Den Bio-adapter denken

Die Idee ist heute ebenso einfach wie schlagend. Sie greift auf Simulationstechniken zurück, die in Datenhelmen oder -brillen, in Datenanzügen und künstlichen Environments, die Sinnesdaten erzeugen, ihren technisch anschaulichen, aber verkürzten Ausdruck gefunden haben. Die Idee der vollständigen Ersetzung der Wirklichkeit durch eine "absolute Realitätsmaschine" greift aber auch auf philosophische Urbestände zurück - konkret auf Platons Höhlengleichnis, in dem die Menschen an die irreale Wirklichkeit gebunden sind, aber auch auf Descartes Frage, ob wir überhaupt wissen können, was Realität wirklich ist. Oswald Wieners Vorstellung des Bio-Adapters greift diesen erkenntnistheoretischen Zweifel Descartes von der kybernetischen Seite her auf. Wenn unsere Wahrnehmungen Ergebnisse verschiedener Datenverarbeitungen, etwa von Pupille, Sehnerven und Hirnzentren, sind, dann lässt sich eine Maschine denken, die sich exakt an die Stelle dieser Datenverarbeitung und damit an die Stelle der äußeren Welt setzt. Damit wird die äußere Welt und alles, was wir als Wirklichkeit begreifen, vollkommen ununterscheidbar von den Erzeugnissen des Adapters. Er stellt für seinen Träger die ideale Welt dar - um so mehr, als Wiener ihn zugleich als Lusterzeugungsmaschine denkt.

"In seiner wirkung kann der bio-adapter mit der eines äusserst hochgezüchteten durch laufende anpassung auch den differenziertesten bedürfnissen höchstorganisierter lebewesen gewachsenen uterus verglichen werden ['glücks-anzug']. Er kann als die sich ins zunächst noch 'ausserleibliche' erstreckende hypertrophie der organmoduln sowie der nervösen baukomplexe seines inhabers interpretiert werden und ist in dieser betrachtungsweise ein konverter der vom menschen in dessen umgebung projizierten lustimpulse ['servo-narziss']."

Wiener beschreibt den Prozess der Verschmelzung differenziert in mehreren Phasen.

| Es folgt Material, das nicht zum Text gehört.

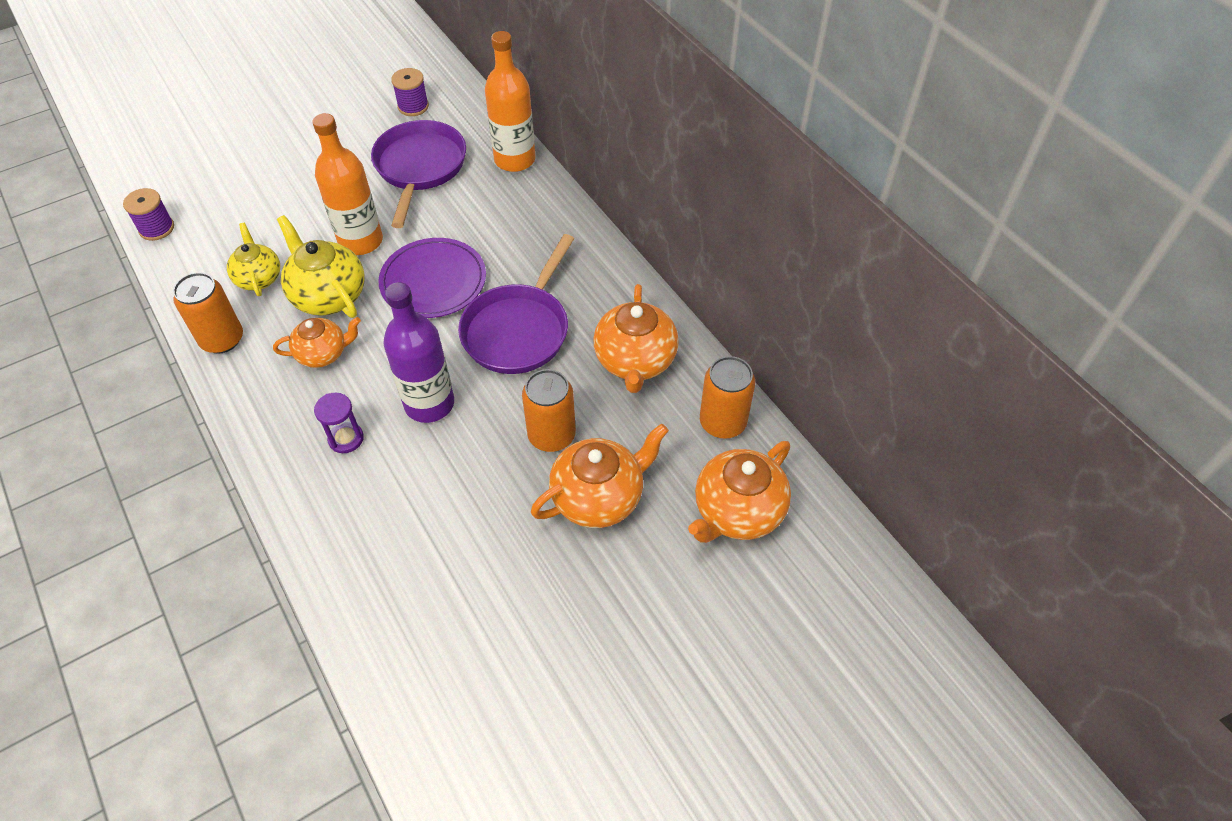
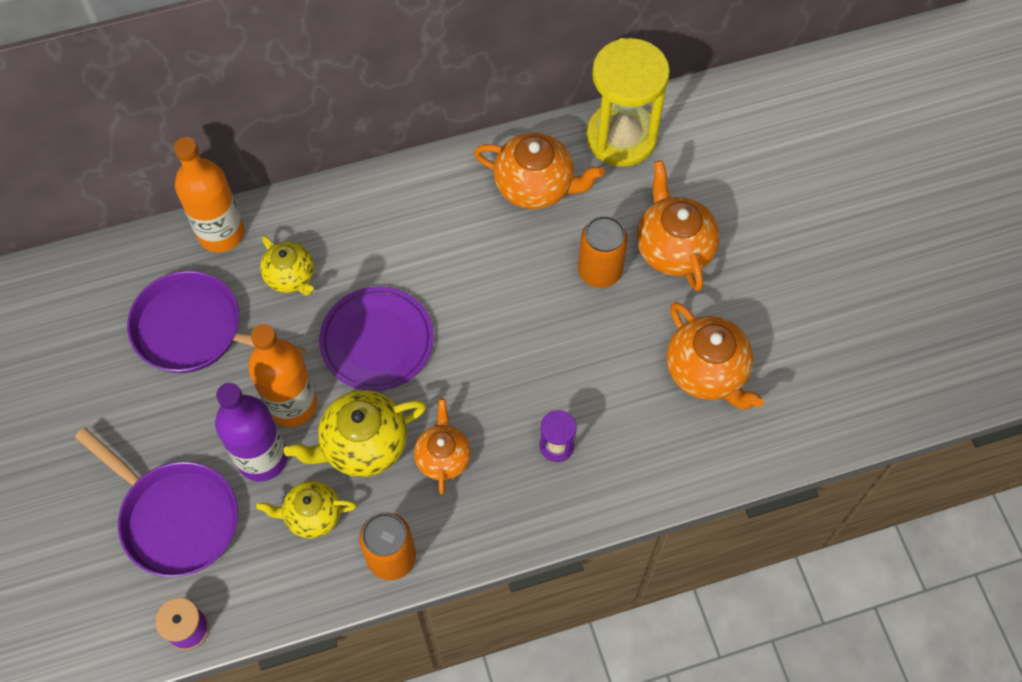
camera: 75 degrees left, 10 degrees up
purple bottle [384,282,454,423] -> purple bottle moved to [215,383,288,481]
purple spool [391,68,429,116] -> none
purple pan [458,234,574,374] -> purple pan moved to [75,428,238,577]
orange teapot [688,441,791,543] -> orange teapot moved to [667,302,764,410]
orange can [700,356,755,439] -> yellow hourglass [586,38,670,167]
none -> yellow teapot [260,236,314,296]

Die Konsequenz ist: Der Mensch wird "frei" von seiner äußeren Umwelt. Was als Gruselszenario im Sinne der menschlichen Batterien von "Matrix" erscheinen mag, kann als philosophische Erfüllung von Freiheit und Selbstbestimmung verstanden werden. Der Mensch ist endlich unabhängig von jeglicher Umwelt, sogar von der Umwelt seines eigenen Körpers.

Alles, was ist und sein soll, erzeugt der Bioadapter aus sich heraus, die Leiden des Körpers sind Vergangenheit. Damit steht die totale Freiheit und auch die Unsterblichkeit ins Haus. Es sind diese radikalen Konsequenzen, die Oswald Wieners Roman zwischen 1965 und 1969 entwirft und die seitdem in vielerlei Science Fiction immer wieder durchgespielt werden.

Thomas T. Tabbert zeigt in seinem Buch die Parallelen, vor allem aber auch die Unterschiede zu den Entwürfen etwa in Stanislaw Lems "Phantomatik" gut auf. Zwischen Lem, Wiener und Moravec gibt es feine Unterschiede, die Konsequenzen einer solchen Menschmaschine zu denken. Wenn "wir" selbst eine Maschine sind, die "uns" simuliert oder erzeugt, sind "wir" es dann noch? Bleibt das "Ich" identisch? Kybernetisch ist die Kodierung der humanistischen Glaubenswerte - Individualität des Menschen - denkbar. "Ich" bin nicht das Fleisch und Blut und dessen Denken, sondern "Ich" ist die Struktur, die dies erzeugt - heute würden viele diesen damals bahnbrechenden Ansatz unterschreiben, denn als genetische Programmierung verstanden, erscheint uns das heute plausibel. Dennoch tun sich hier erkenntnistheoretische Schwierigkeiten auf.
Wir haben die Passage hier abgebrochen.